### Your task
In the passage on the union of the colonies and the mother country below, list every item the text says should grow round and about the union.

If the union is to continue only so long as both the colonies and the mother country are contented with it, if the mother country or any colony at any time can end the connection, then it is impossible that the union can be more than temporary. The time must come when one side or another will see, or think it sees, an advantage in separation. The doctrine that the union should depend for its continuance upon the pleasure of either party to it affords a comfortable excuse for inaction. Meanwhile it serves the purpose of those statesmen who strongly desire to see the colonies abandoned, and do their best in various ways to promote that end without declaring their purpose, without the knowledge of their sovereign or the support of their country. There is no more disagreeable phase of existence than that of a feeling that a quiet but powerful movement is being exerted in a direction contrary to one's wishes, but with such concealment and denial that it is nearly impossible to rouse others to the sense that a counteracting movement is necessary. Like the Italian dungeon that slowly contracted round its inmate till it crushed him to death, but the diminishing volume of which it was difficult to perceive, so are many subjects crushed into unwelcome shape by a force unapparent in its action until the effect approaches completion. A union, lasting only as long as all parties to it please, means a union open to be insidiously undermined by opponents, means one liable to be broken by innumerable accidents, means one which even its friends assist to destroy, for in contemplating the contingency of its future disturbance they shape their course to meet that consequence. If the union is desirable, it should not be open to question. The institutions, the policy, the legislation, the habits and the thoughts of the people should grow round and

about it till the unity of the Empire becomes embodied in the inmost affections and traditions of the nation.

Data entries:

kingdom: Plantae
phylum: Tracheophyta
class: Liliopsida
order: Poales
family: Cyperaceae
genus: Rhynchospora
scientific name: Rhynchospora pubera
* * *
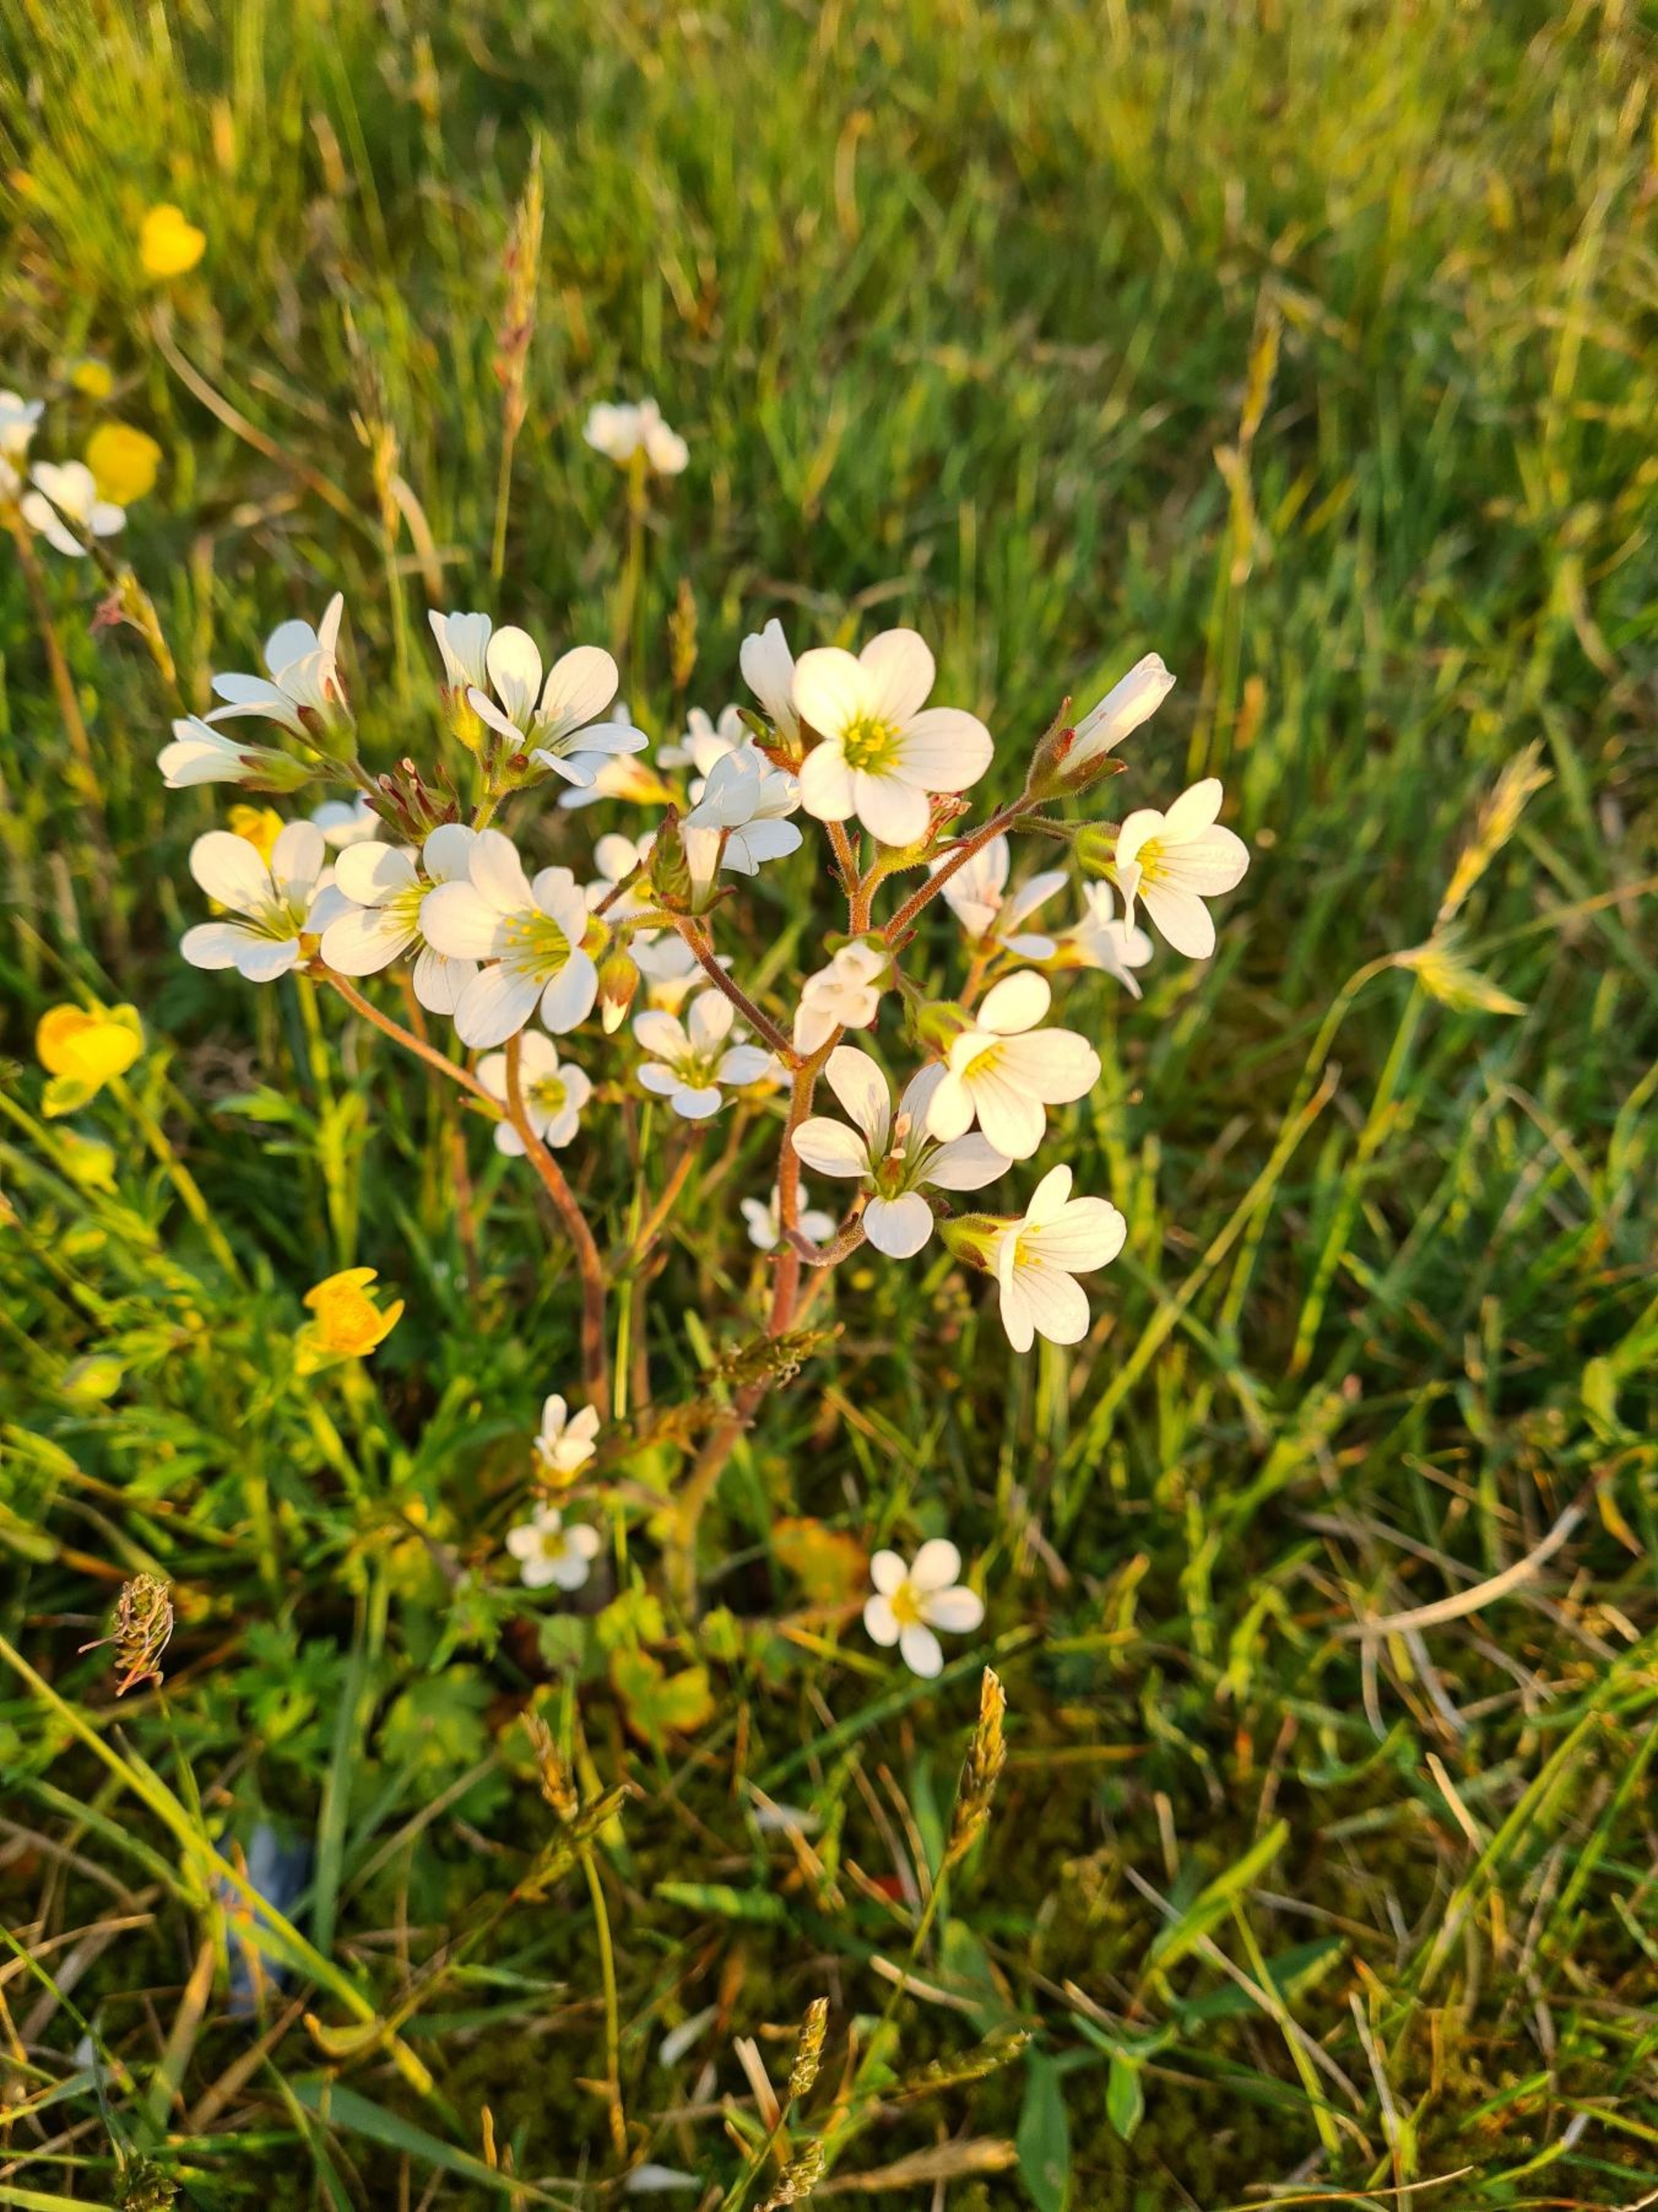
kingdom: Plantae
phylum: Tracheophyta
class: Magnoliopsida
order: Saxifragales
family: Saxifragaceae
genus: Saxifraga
* * *
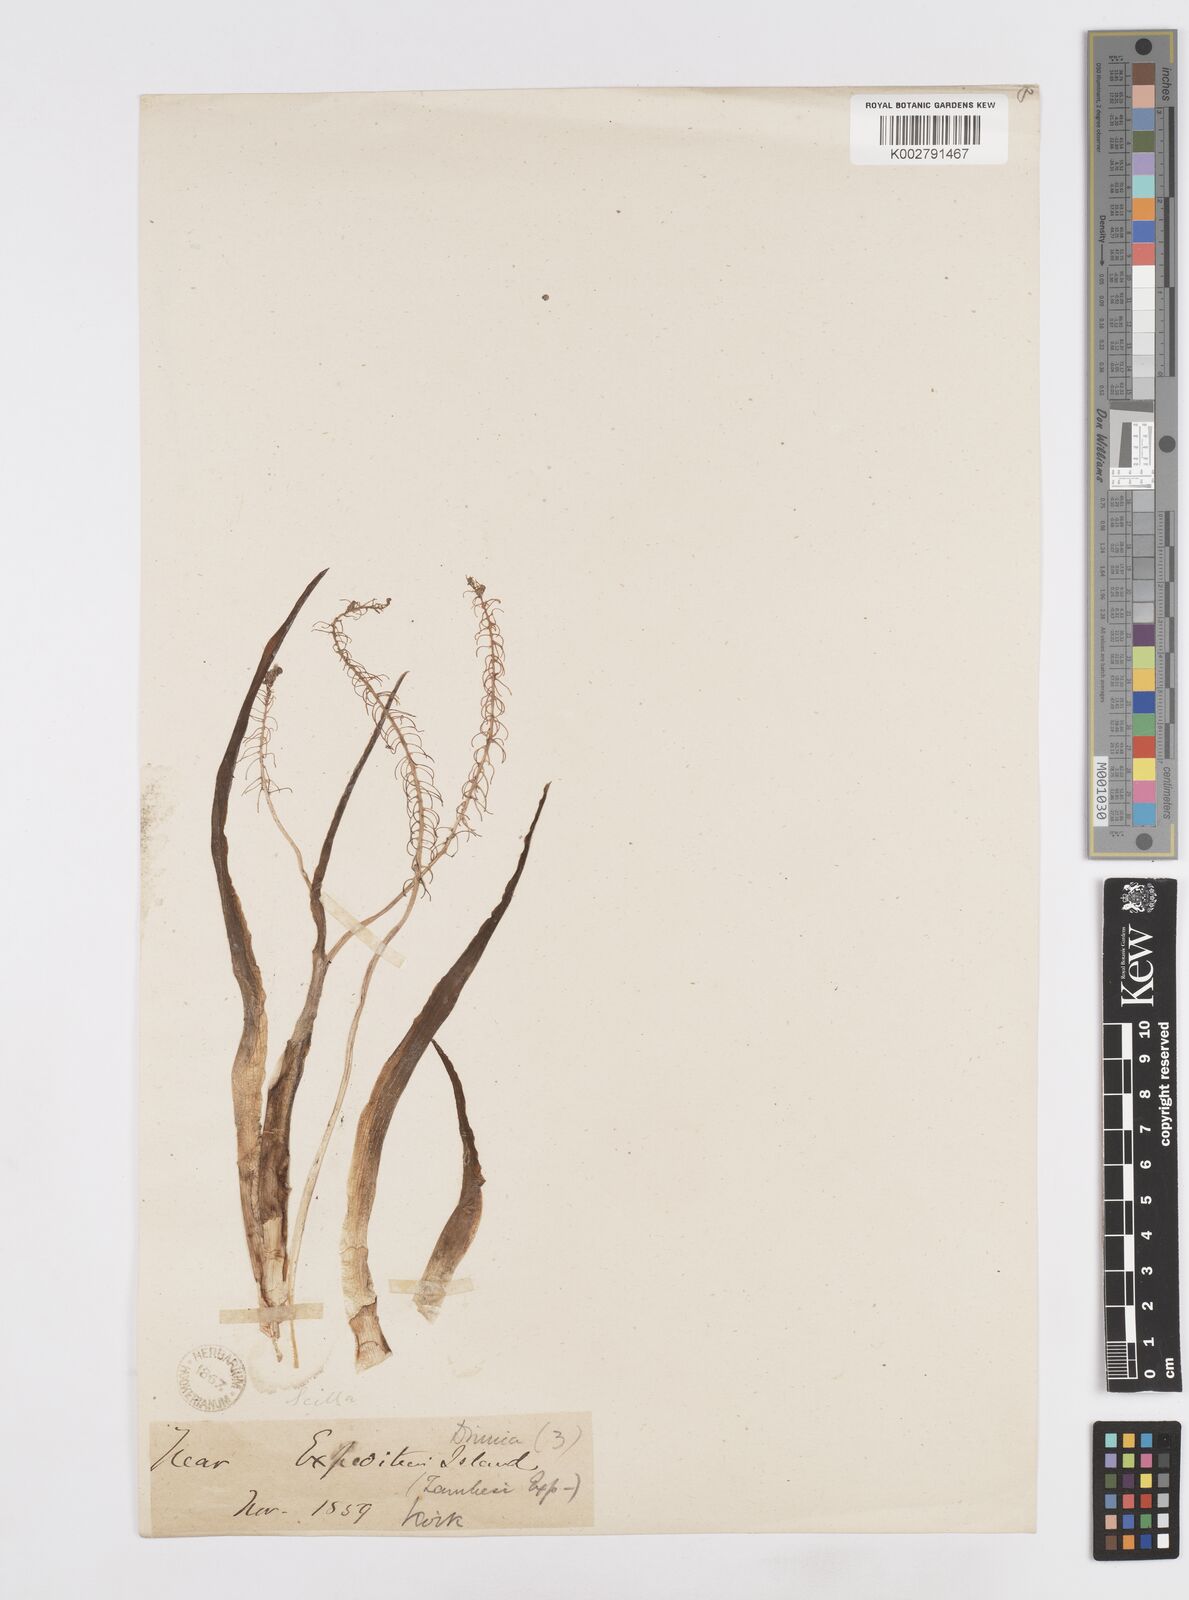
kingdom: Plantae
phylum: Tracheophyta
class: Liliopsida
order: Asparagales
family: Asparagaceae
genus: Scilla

### The answer
The institutions, the policy, the legislation, the habits, and the thoughts of the people.